This is how pro sports work now. Players have power and they use it.
Keeping Aaron Rodgers happy is not a nuisance. It is a critical part of the job for anybody running the Packers. Packers general manager Brian Gutekunst has done a lot right, but he has botched this.
Players like this are so rare that teams need to do everything they can to keep them happy, because finding another like that is pretty much impossible. Think of the other quarterbacks who have hinted at unhappiness this year. Russell Wilson? Hall of Famer, Super Bowl champ, not as good as Rodgers. Matthew Stafford? Deshaun Watson? Great players, both. Neither one of them is as great as Rodgers. The Packers have surrounded Rodgers with talent. They have paid him well.
But they should have done everything they could to build the best team in the league, and instead, they assumed Rodgers could keep them in contention while they planned for the future.

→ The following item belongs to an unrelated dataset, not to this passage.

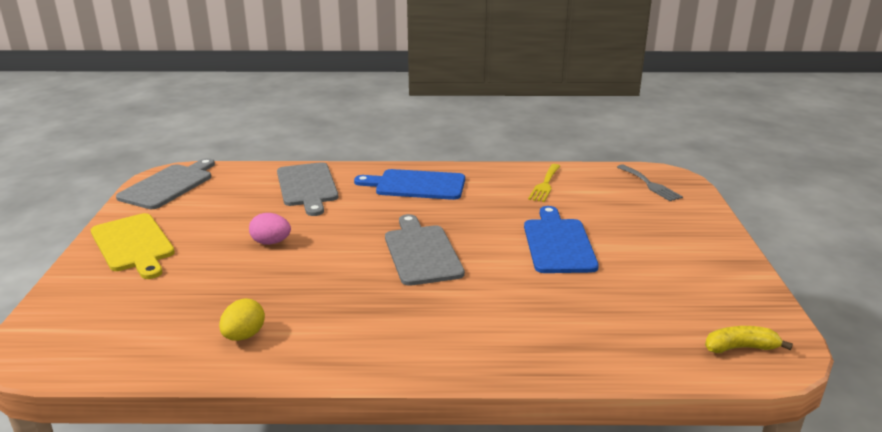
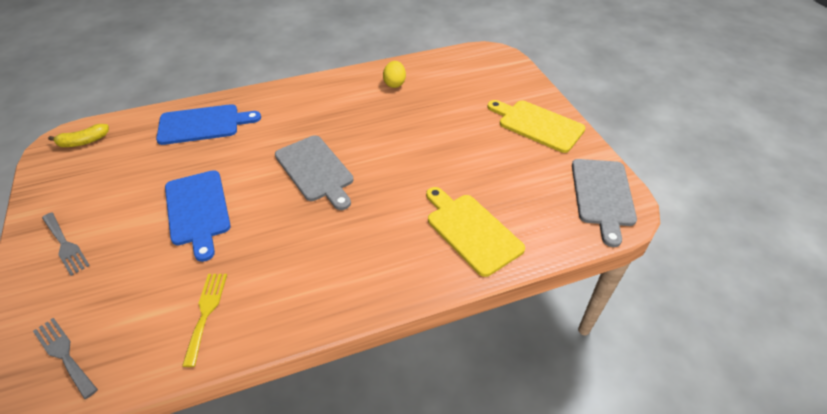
camera: 160 degrees right, 20 degrees up
pink egg [249,213,291,245] -> none
grey cutting board [277,162,338,216] -> yellow cutting board [426,187,525,277]
blue cutting board [354,169,465,200] -> blue cutting board moved to [156,104,261,145]
none -> grey fork [42,212,90,276]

If the Packers think drafting Love while they had Rodgers was just a
repeat of drafting Rodgers while they had Brett Favre, they don’t know their own history very well. Favre was already pondering retirement when the Packers drafted Rodgers. ... When the Packers drafted Love, Rodgers was coming off a two-season stretch during which he threw 51 touchdown passes and six interceptions. Green Bay had just gone 13–3 and made the NFC championship game. Rodgers was 36, in a league where the best quarterbacks can play into their 40s, and he had
openly discussed wanting to play that long.
The Packers did not have to draft a receiver for Rodgers. They did not even have to draft an offensive player. But they used a first-round pick on the only position that cannot help Rodgers win the Super Bowl. Of course he was angry.